Silent Beauty

Ulla Rantanen: Stone in the Water (1980). Finnish National Gallery / Ateneum Art Museum. Photo: Finnish National Gallery / Petri Virtanen.

Nordic and East-Asian Interaction

Nordic and East Asian art share the idea of everyday beauty and a connection with nature. The Silent Beauty exhibition juxtaposes visual art, ceramics, textile art and architecture especially from the 1950s and the 1960s from Finnish, Swedish, Danish and Japanese collections.

Silent Beauty is a continuation of the exhibition Japanomania in the Nordic Countries 1875–1918, which was seen at the Ateneum in spring 2016. The popular exhibition prompted an examination of how the phenomenon continued in the 20th century, and what new forms it took. The exhibition specifically explores the two-way interaction between the cultures: East Asian art was also influenced by the Nordic aesthetic. Nordic artists, designers and architects took influences from China and Korea, as well as Japan.

The works display a simplified aesthetic: geometric shapes, sophisticated colours, and an appreciation of materials link the pieces exhibited. The exhibition will include some 250 works, of which approximately one third are from the Ateneum collection. The artists featured in the exhibition include Aulis and Heidi Blomstedt, Rune Jansson, Aimo Kanerva, Carl Kylberg, Maija and Ahti Lavonen, Bernard Leach and Shoji Hamada, Kyllikki Salmenhaara, Key Sato, Helene Schjerfbeck, Jaakko Sievänen and Zao Wou-Ki.

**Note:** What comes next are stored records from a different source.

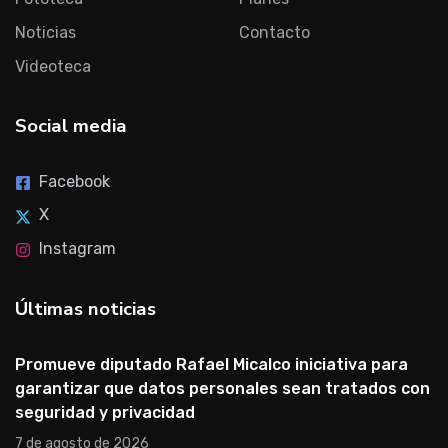
Noticias
Contacto
Videoteca
Social media
Facebook
X
Instagram
Últimas noticias
Promueve diputado Rafael Micalco iniciativa para
garantizar que datos personales sean tratados con
seguridad y privacidad
7 de agosto de 2026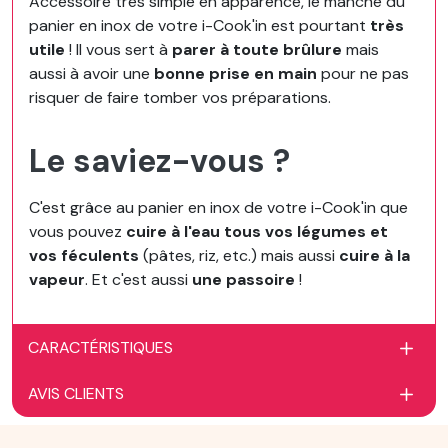
Accessoire très simple en apparence, le manche du
panier en inox de votre i-Cook'in est pourtant
très
utile
! Il vous sert à
parer à toute brûlure
mais
aussi à avoir une
bonne prise en main
pour ne pas
risquer de faire tomber vos préparations.
Le saviez-vous ?
C'est grâce au panier en inox de votre i-Cook'in que
vous pouvez
cuire à l'eau tous vos légumes et
vos féculents
(pâtes, riz, etc.) mais aussi
cuire à la
vapeur
. Et c'est aussi
une passoire
!
CARACTÉRISTIQUES
AVIS CLIENTS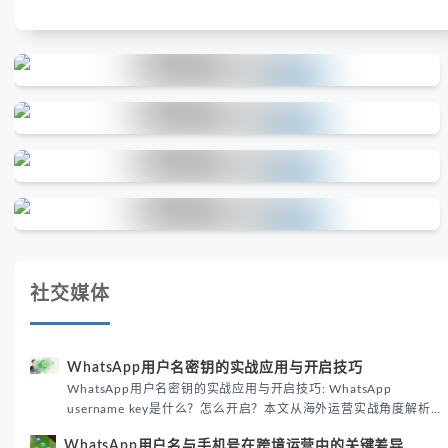
社交媒体
WhatsApp用户名密钥的实战应用与开启技巧
WhatsApp用户名密钥的实战应用与开启技巧: WhatsApp
username key是什么？怎么开启？本文从海外运营实战角度解析
WhatsApp用户名密钥的核心价值、开启步骤及常见误区，帮助跨
WhatsApp用户名与手机号在跨境运营中的关键差异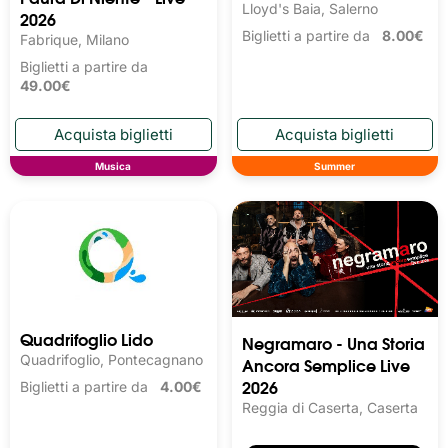
Lloyd's Baia, Salerno
2026
Biglietti a partire da
8.00€
Fabrique, Milano
Biglietti a partire da
49.00€
Musica
Summer
Quadrifoglio Lido
Negramaro - Una Storia
Quadrifoglio, Pontecagnano
Ancora Semplice Live
2026
Biglietti a partire da
4.00€
Reggia di Caserta, Caserta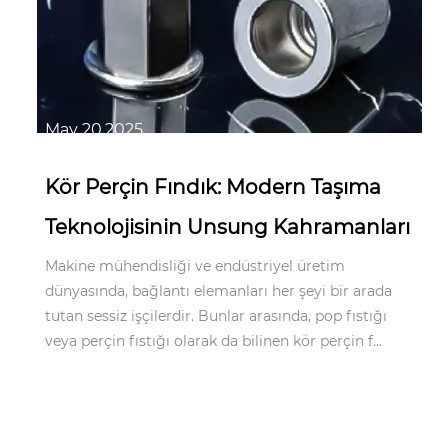
May 20,2025
Kör Perçin Fındık: Modern Taşıma
Teknolojisinin Unsung Kahramanları
Makine mühendisliği ve endüstriyel üretim
dünyasında, bağlantı elemanları her şeyi bir arada
tutan sessiz işçilerdir. Bunlar arasında, pop fıstığı
veya perçin fıstığı olarak da bilinen kör perçin f...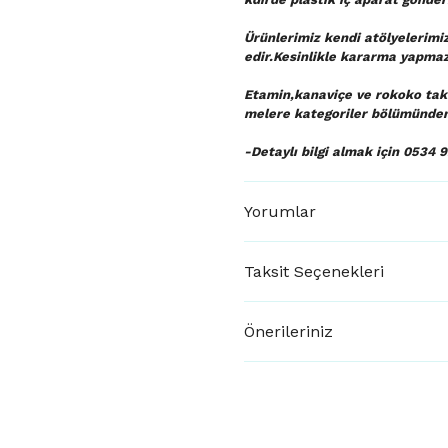
Ürünlerimiz kendi atölyelerimi
edir.Kesinlikle kararma yapmaz
Etamin,kanaviçe ve rokoko tak
melere kategoriler bölümünden 
-Detaylı bilgi almak için 0534 9
Yorumlar
Taksit Seçenekleri
Önerileriniz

The exhibition presents a large number of works from Japan, including from the Japan Folk Crafts Museum in Tokyo and the Museum of Modern Art, Hayama. Works are on loan from, for example, the Design Museum in Helsinki, the Gothenburg Museum of Art and the Moderna Museet in in Sweden, and the Louisiana Museum of Modern Art in Denmark.

The exhibition is curated by the curator Anne-Maria Pennonen and the chief curator Anna-Maria von Bonsdorff. The exhibition coincides with the release of a publication, in Finnish, Swedish and English, produced by the Ateneum.